McNevin Dennis B, Badger Murray R, Kane Heather J, Farquhar Graham D
Molecular Plant Physiology, Research School of Biological Sciences, The Australian National University, Canberra, 0200 ACT, Australia.
Environmental Biology, Research School of Biological Sciences, The Australian National University, Canberra, 0200 ACT, Australia.
Funct Plant Biol. 2006 Dec;33(12):1115-1128. doi: 10.1071/FP06201.
Methods for determining carbon isotope discrimination, Δ, or kinetic isotope effects, α, for CO-consuming enzymes have traditionally been cumbersome and time-consuming, requiring careful isolation of substrates and products and conversion of these to CO for measurement of isotope ratio by mass spectrometry (MS). An equation originally derived by Rayleigh in 1896 has been used more recently to good effect as it only requires measurement of substrate concentrations and isotope ratios. For carboxylation reactions such as those catalysed by d-ribulose-1,5-bisphosphate carboxylase / oxygenase (RuBisCO, EC 4.1.1.39) and PEP carboxylase (PEPC, EC 4.1.1.31), this has still required sampling of reactions at various states of completion and conversion of all inorganic carbon to CO, as well as determining the amount of substrate consumed. We introduce a new method of membrane inlet MS which can be used to continuously monitor individual CO isotope concentrations, rather than isotope ratio. This enables the use of a simplified, new formula for calculating kinetic isotope effects, based on the assumptions underlying the original Rayleigh fractionation equation and given by.
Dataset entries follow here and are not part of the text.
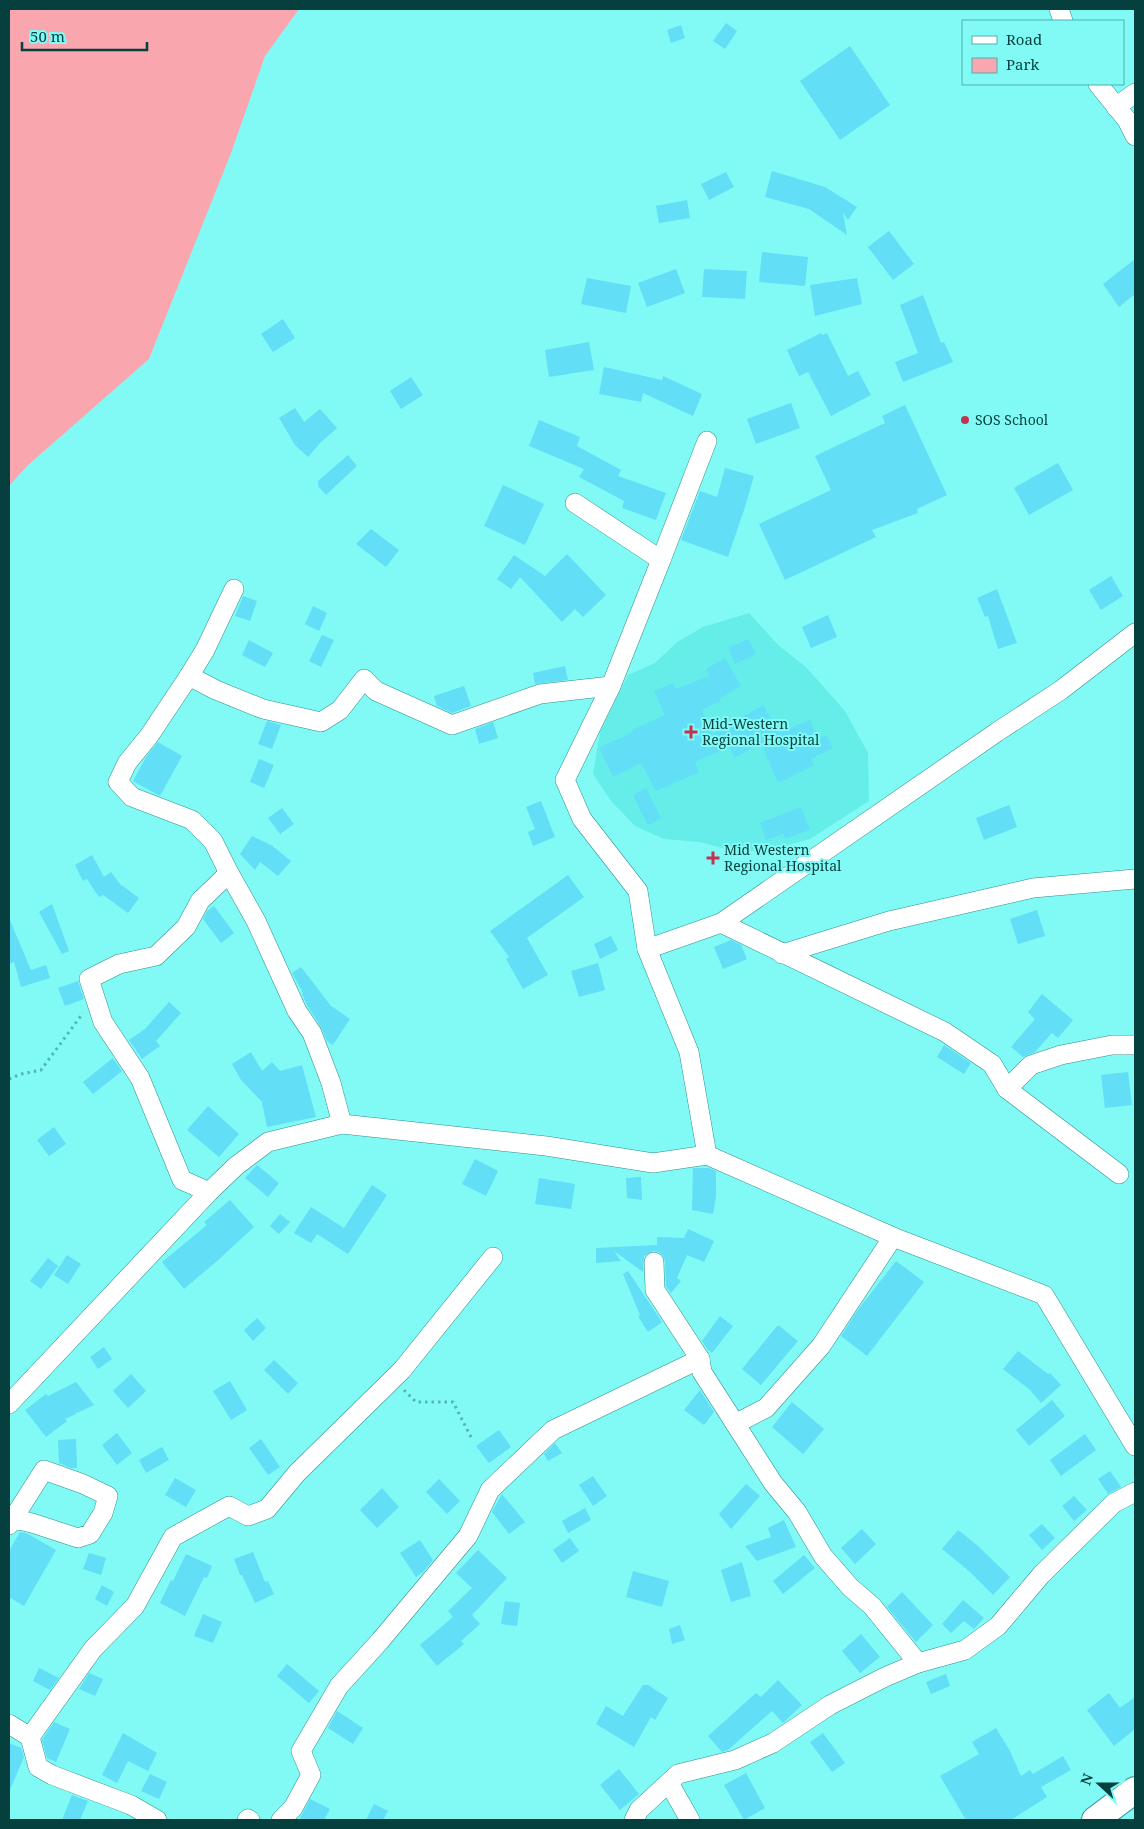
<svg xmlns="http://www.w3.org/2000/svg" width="1144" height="1829" font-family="'Noto Serif',serif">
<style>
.built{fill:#65edea;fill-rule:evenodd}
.green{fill:#faa6af}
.building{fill:#62def6}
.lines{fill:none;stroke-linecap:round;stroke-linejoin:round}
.minor-casing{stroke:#2f8f8d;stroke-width:20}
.secondary-casing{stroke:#2f8f8d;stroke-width:28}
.path{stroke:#54b6b2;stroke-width:3;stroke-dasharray:2.5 4;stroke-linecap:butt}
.minor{stroke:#fff;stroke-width:19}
.secondary{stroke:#fff;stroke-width:26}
.poi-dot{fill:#c23253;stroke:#81faf5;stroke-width:2}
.labels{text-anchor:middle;stroke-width:4;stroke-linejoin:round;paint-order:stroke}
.poi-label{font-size:14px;fill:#053f3e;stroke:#81faf5;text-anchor:start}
</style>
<rect width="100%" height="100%" fill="#81faf5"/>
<path class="built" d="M749,613L778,645L806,667L845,711L868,753L869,801L810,839L766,851H733L700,842L664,839L635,826L611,801L593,774L600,732L628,675L655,663L677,642L703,627ZM826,735L832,748L816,757L809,744ZM776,817L809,830L785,839Z"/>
<polygon class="green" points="9,9 299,9 265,56 231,153 149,359 27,466 9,486"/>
<g class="building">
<polygon points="726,23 737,31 725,49 713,41"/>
<polygon points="681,25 685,38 671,43 667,30"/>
<polygon points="850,46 890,105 840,140 800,81"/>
<polygon points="772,171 825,187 857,207 848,220 843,213 847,235 809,209 765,197"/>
<polygon points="726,172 734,187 709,200 701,184"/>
<polygon points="687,200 690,218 659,223 656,206"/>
<polygon points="889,231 914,264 893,280 868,247"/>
<polygon points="762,252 808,257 805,286 759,282"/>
<polygon points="1135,259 1135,294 1119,307 1103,284"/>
<polygon points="676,269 685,293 647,307 638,283"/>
<polygon points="704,269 747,271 745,299 702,297"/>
<polygon points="587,278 631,286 626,313 581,304"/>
<polygon points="857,278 862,304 815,316 810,285"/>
<polygon points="923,295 941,343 944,342 953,362 903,382 895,362 918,353 900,305"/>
<polygon points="283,319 295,338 273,352 261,334"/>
<polygon points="821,333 822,335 827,333 848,376 858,371 871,395 831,416 808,372 799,376 787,350"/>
<polygon points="589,342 594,370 549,377 545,350"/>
<polygon points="604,367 662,380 663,376 702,394 693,416 643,393 641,402 599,394"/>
<polygon points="411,377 423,395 401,409 390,391"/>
<polygon points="791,403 800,428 756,444 747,419"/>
<polygon points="905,405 947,495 917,509 918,513 872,530 876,537 785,580 759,524 831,490 815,456 885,423 882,416"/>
<polygon points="295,408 304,422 320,409 337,428 320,443 308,457 295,445 279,418"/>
<polygon points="539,420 580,437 577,446 621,470 618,476 666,493 656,520 622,508 624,501 579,477 584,469 529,446"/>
<polygon points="348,455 357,466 326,495 318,486 318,481"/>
<polygon points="1058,463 1073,490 1029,515 1014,488"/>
<polygon points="725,468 754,476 745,507 728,557 681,540 700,491 717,497"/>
<polygon points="503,485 544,504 525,545 484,526"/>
<polygon points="371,529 399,550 386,567 356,544"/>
<polygon points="567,554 606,595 583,617 575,609 562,622 520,577 511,589 497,579 514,555 545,576"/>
<polygon points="1111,576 1123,596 1101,610 1089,590"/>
<polygon points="997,589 1017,643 998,649 988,616 985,617 977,598"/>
<polygon points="243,596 257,601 250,621 235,616"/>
<polygon points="313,606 327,613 319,631 305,624"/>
<polygon points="828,615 837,637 811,648 802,627"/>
<polygon points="322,635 334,640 321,667 309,661"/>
<polygon points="748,639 756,654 735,664 728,648"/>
<polygon points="249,640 273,653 265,667 242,655"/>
<polygon points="725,658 741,686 719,699 720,701 702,710 712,734 763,705 779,733 810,720 818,739 826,735 833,748 811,759 814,765 778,783 761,743 735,758 729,747 695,762 699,772 656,791 641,763 613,777 599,748 633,732 632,730 665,715 654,691 673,683 676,689 710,676 706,669"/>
<polygon points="565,666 568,680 535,684 533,673"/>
<polygon points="464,686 471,706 452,713 437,706 434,696"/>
<polygon points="267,721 281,725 272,749 258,744"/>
<polygon points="493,722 498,738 479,744 475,729"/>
<polygon points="158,742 182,756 160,796 133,781 146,757"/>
<polygon points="259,759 274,765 264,788 250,782"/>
<polygon points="646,788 661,818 648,825 633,795"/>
<polygon points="541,801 555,837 533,846 528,832 535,829 526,807"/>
<polygon points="1009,805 1017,827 984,840 976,818"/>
<polygon points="801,807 810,830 785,839 783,834 766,840 760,823"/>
<polygon points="282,808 294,824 280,834 268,818"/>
<polygon points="252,836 271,845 291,861 278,876 260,862 255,870 240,854"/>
<polygon points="92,855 104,877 111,872 120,884 139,898 128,913 103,895 99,897 87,879 83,881 75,865"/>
<polygon points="568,875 584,897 527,938 548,975 523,989 506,959 509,957 490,931"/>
<polygon points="52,904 69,951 62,954 39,912"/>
<polygon points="214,906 234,933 221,943 203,919 207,911"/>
<polygon points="1037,910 1045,936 1018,944 1010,919"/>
<polygon points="9,918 31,970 46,965 50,978 21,987 14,962 9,964"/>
<polygon points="611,936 618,950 600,959 594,944"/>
<polygon points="731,940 741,945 747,959 723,969 714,947"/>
<polygon points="598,963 605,990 579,997 571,971"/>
<polygon points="301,967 331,1006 350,1019 333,1045 327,1041 321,1027 307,1005 302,994 303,993 292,973"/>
<polygon points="78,981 84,999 65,1006 58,988"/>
<polygon points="1042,994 1073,1020 1058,1038 1052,1033 1035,1052 1023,1057 1011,1047 1035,1019 1028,1012"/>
<polygon points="169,1002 181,1013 156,1041 160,1046 142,1059 129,1040 145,1029"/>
<polygon points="944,1045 971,1063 964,1074 937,1057"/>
<polygon points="251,1052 262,1071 272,1062 280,1071 302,1065 316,1117 267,1127 262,1102 241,1080 232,1064"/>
<polygon points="113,1058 122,1071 93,1094 83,1082"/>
<polygon points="1128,1072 1132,1105 1105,1108 1101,1075"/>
<polygon points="208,1106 239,1134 219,1157 187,1130"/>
<polygon points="54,1127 66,1144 49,1156 37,1140"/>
<polygon points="475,1159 498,1171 486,1196 462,1184"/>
<polygon points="257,1165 279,1183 268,1197 245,1178"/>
<polygon points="693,1168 709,1168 716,1171 716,1197 713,1214 692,1210"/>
<polygon points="641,1177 642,1200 627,1198 626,1178"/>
<polygon points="539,1178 575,1184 571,1209 535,1204"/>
<polygon points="372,1185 387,1195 348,1254 317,1234 311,1243 294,1233 311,1207 344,1228"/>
<polygon points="230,1200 254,1227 217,1261 184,1289 162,1262 207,1225 204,1222"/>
<polygon points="280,1214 290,1222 279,1234 270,1226"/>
<polygon points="688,1229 714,1241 704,1262 687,1255 677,1278 681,1281 671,1293 666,1286 665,1261 663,1256 659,1252 653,1251 644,1256 643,1272 614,1251 621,1261 596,1263 596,1248 657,1245 657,1237 684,1238"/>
<polygon points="67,1255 81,1264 68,1284 54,1275"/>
<polygon points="48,1258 58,1266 41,1289 30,1281"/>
<polygon points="896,1261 924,1282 867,1356 841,1336 857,1311"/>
<polygon points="628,1271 662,1322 648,1332 638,1316 640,1315 623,1274"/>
<polygon points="720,1316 733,1326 712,1353 708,1350 702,1341"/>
<polygon points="257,1318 266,1328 253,1341 244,1330"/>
<polygon points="778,1325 798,1341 761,1385 742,1369"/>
<polygon points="104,1347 112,1359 98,1369 90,1357"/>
<polygon points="1018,1351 1048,1374 1050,1373 1061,1385 1041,1403 1030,1390 1003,1369"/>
<polygon points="274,1360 298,1383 288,1394 264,1370"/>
<polygon points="131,1374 146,1391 128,1408 113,1391"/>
<polygon points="230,1381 247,1410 231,1420 213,1391"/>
<polygon points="76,1382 94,1405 77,1413 76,1411 76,1414 65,1419 67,1421 46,1437 25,1410 46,1394 48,1396"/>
<polygon points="700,1390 714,1412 704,1425 684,1410"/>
<polygon points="1052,1400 1065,1416 1029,1446 1016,1430"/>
<polygon points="792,1402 824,1429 803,1454 772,1427"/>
<polygon points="499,1430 511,1447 489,1463 476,1446"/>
<polygon points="117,1433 132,1453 117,1465 102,1445"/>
<polygon points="1085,1434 1096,1450 1061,1476 1050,1460"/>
<polygon points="76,1439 77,1468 71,1468 59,1463 58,1440"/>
<polygon points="261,1439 280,1467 268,1475 249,1448"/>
<polygon points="555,1443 562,1453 548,1461 544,1454"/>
<polygon points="162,1447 169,1460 146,1473 139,1460"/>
<polygon points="1110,1471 1121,1487 1108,1494 1098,1479"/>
<polygon points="593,1476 607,1496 593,1506 579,1485"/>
<polygon points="175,1478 196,1490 186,1507 165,1495"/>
<polygon points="439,1479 460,1501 447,1514 426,1492"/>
<polygon points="746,1484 760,1496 731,1529 719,1514"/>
<polygon points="382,1488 399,1507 377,1528 360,1510"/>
<polygon points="502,1494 525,1522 509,1534 492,1512"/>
<polygon points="1074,1496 1087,1510 1074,1521 1062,1506"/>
<polygon points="585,1508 591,1520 568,1533 562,1521"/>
<polygon points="784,1520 796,1547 757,1561 745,1546 771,1537 768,1528"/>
<polygon points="1042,1524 1055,1538 1042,1550 1029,1535"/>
<polygon points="862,1529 876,1544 855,1564 841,1548"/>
<polygon points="958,1530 977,1545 1010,1577 993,1595 969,1571 942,1549"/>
<polygon points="20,1532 28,1534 56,1550 24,1606 9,1597 9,1551"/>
<polygon points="570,1538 579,1551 562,1563 553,1550"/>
<polygon points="420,1540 433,1560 423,1572 416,1577 400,1553"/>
<polygon points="478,1550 507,1578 472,1615 480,1624 461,1641 464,1644 437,1666 420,1645 453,1617 448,1611 472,1588 456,1573"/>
<polygon points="253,1552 265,1582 268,1581 274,1594 255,1603 242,1575 240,1575 234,1559"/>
<polygon points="89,1553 106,1558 101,1575 83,1569"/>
<polygon points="186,1554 212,1566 207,1578 204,1577 185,1616 160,1603 171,1580 173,1581"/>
<polygon points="804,1555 815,1568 783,1594 773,1581"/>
<polygon points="742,1562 751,1596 731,1602 721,1570"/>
<polygon points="633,1571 669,1581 662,1607 626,1597"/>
<polygon points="102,1585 114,1592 107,1606 95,1599"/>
<polygon points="902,1592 933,1625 916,1642 887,1607"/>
<polygon points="963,1600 984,1618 974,1629 964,1621 951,1633 942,1624"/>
<polygon points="505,1601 520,1603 517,1626 501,1624"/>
<polygon points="203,1614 222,1622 213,1643 194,1636"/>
<polygon points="680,1625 685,1640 672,1644 669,1629"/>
<polygon points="861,1634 880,1657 860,1673 842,1651"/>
<polygon points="287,1664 319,1691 309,1703 277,1676"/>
<polygon points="39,1668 59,1678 50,1690 33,1681"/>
<polygon points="89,1673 103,1679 95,1696 79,1689"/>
<polygon points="946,1674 950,1686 931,1694 926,1682"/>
<polygon points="778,1680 802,1705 783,1723 772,1711 728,1750 722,1752 708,1736 756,1693 761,1697"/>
<polygon points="643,1685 648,1685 668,1698 655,1720 651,1717 634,1747 596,1724 606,1706 623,1716"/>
<polygon points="1109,1693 1120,1708 1135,1697 1135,1729 1114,1746 1087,1710"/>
<polygon points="337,1711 363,1728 353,1744 328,1728"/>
<polygon points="54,1722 70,1729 56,1762 47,1758 42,1740"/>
<polygon points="996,1728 1010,1751 1021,1776 1030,1770 1033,1774 1063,1756 1071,1770 1041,1787 1047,1797 1011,1820 966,1820 940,1776 979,1754 972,1742"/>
<polygon points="123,1733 157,1753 148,1771 128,1761 117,1783 102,1775"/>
<polygon points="823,1733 845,1763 832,1772 810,1742"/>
<polygon points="9,1743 21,1748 24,1757 9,1792"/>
<polygon points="619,1769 639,1794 620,1810 600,1785"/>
<polygon points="746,1773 765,1808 744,1820 724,1785"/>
<polygon points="150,1774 167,1782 159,1799 141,1791"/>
<polygon points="72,1795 88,1801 80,1820 62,1820"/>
<polygon points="310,1799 330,1809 324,1820 299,1820"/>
<polygon points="374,1804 388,1811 383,1820 366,1820"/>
</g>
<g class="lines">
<defs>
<g id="minor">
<polyline points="1059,9 1063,21"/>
<polyline points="1098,84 1127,120 1135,136"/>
<polyline points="1116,107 1135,93"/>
<polyline points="575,503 661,560 611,686 565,780 582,819 638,891 647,949 689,1052 707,1155 893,1237 1044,1295 1135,1446"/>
<polyline points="661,560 707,441"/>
<polyline points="234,589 205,650 189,676 216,690 263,709 321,722 340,710 364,679 376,691 452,725 540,694 611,686"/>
<polyline points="189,676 149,736 127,763 118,782 132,797 192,820 213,841 229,873 256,921 297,1011 312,1033 331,1083 342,1124"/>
<polyline points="721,923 945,1032 992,1064 1007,1089 1119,1174"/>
<polyline points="647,949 721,923 997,732 1061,690 1135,633"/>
<polyline points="782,954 889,921 1033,888 1135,879"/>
<polyline points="1007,1089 1031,1065 1061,1055 1112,1045 1135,1045"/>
<polyline points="209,1192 182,1180 140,1078 103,1022 89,979 119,964 156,956 186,927 200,901 229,873"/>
<polyline points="700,1359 702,1372 773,1483 797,1512 823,1556 850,1587 872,1606 918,1663"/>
<polyline points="9,1404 209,1192 236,1166 268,1142 342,1124 546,1146 653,1163 707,1155"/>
<polyline points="735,1424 766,1408 821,1346 893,1237"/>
<polyline points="9,1525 44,1470 83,1484 108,1496 103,1513 90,1534 78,1538 32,1523 14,1519"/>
<polyline points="9,1724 30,1737 38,1767 52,1775 131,1805 157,1820"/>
<polyline points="30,1737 93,1649 135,1606 173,1537 229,1506 248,1516 267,1509 297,1473 402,1370 493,1257"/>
<polyline points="669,1783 690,1820"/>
<polyline points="247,1820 248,1819 250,1820"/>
<polyline points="281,1820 293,1808 311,1775 301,1751 339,1686 380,1641 468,1536 490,1490 553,1430 700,1359 655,1290 654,1262"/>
<polyline points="634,1820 639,1810 678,1774 735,1760 773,1743 830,1705 885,1677 918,1663 965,1650 998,1626 1041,1575 1114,1503 1135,1492"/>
</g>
<polyline id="secondary" points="1095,1820 1135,1790"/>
</defs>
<use href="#minor" class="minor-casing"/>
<use href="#secondary" class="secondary-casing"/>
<g class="path">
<polyline points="9,1079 21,1074 41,1070 83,1013"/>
<polyline points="404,1390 416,1402 453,1402 472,1439"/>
</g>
<use href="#minor" class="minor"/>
<use href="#secondary" class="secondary"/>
</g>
<g class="poi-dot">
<circle cx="965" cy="420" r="5"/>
<path d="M688.5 724.5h5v5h5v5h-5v5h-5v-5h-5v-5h5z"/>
<path d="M710.5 850.5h5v5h5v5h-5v5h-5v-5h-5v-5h5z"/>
</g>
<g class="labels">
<g class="poi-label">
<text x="975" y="425">SOS School</text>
<text x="702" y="729">Mid-Western<tspan x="702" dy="16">Regional Hospital</tspan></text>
<text x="724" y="855">Mid Western<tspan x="724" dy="16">Regional Hospital</tspan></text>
</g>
</g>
<rect width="1144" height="1829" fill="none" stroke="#053f3e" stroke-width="20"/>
<rect x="962" y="20" width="162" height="65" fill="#81faf5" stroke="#4fafac"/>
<rect x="972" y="36" width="25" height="8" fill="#ffffff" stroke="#4fafac"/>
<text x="1006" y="45" font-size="15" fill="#053f3e">Road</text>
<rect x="972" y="58" width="25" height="15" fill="#faa6af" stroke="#4fafac"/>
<text x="1006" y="70" font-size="15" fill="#053f3e">Park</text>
<g transform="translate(1099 1784) rotate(291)" stroke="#81faf5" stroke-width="4" paint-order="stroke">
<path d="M0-4L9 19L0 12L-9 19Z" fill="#053f3e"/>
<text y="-8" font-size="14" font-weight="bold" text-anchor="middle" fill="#053f3e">N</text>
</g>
<path d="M22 42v8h125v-8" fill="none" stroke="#053f3e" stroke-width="2.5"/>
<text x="30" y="42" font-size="15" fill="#053f3e" stroke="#81faf5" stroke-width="4" paint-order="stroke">50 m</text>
</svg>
传统上,测定消耗 CO 的酶的碳同位素分馏(Δ)或动力学同位素效应(α)的方法既繁琐又耗时,需要仔细分离底物和产物,并将它们转化为 CO,以便通过质谱(MS)测量同位素比率。1896 年瑞利最初推导的一个方程最近得到了很好的应用,因为它只需要测量底物浓度和同位素比率。对于羧化反应,如由 1,5-二磷酸核酮糖羧化酶/加氧酶(RuBisCO,EC 4.1.1.39)和磷酸烯醇式丙酮酸羧化酶(PEPC,EC 4.1.1.31)催化的反应,这仍然需要在反应的不同完成状态下取样,并将所有无机碳转化为 CO,以及确定消耗的底物量。我们介绍了一种新的膜进样质谱方法,该方法可用于连续监测单个 CO 同位素浓度,而不是同位素比率。这使得基于原始瑞利分馏方程的假设并由给出的用于计算动力学同位素效应的简化新公式得以使用。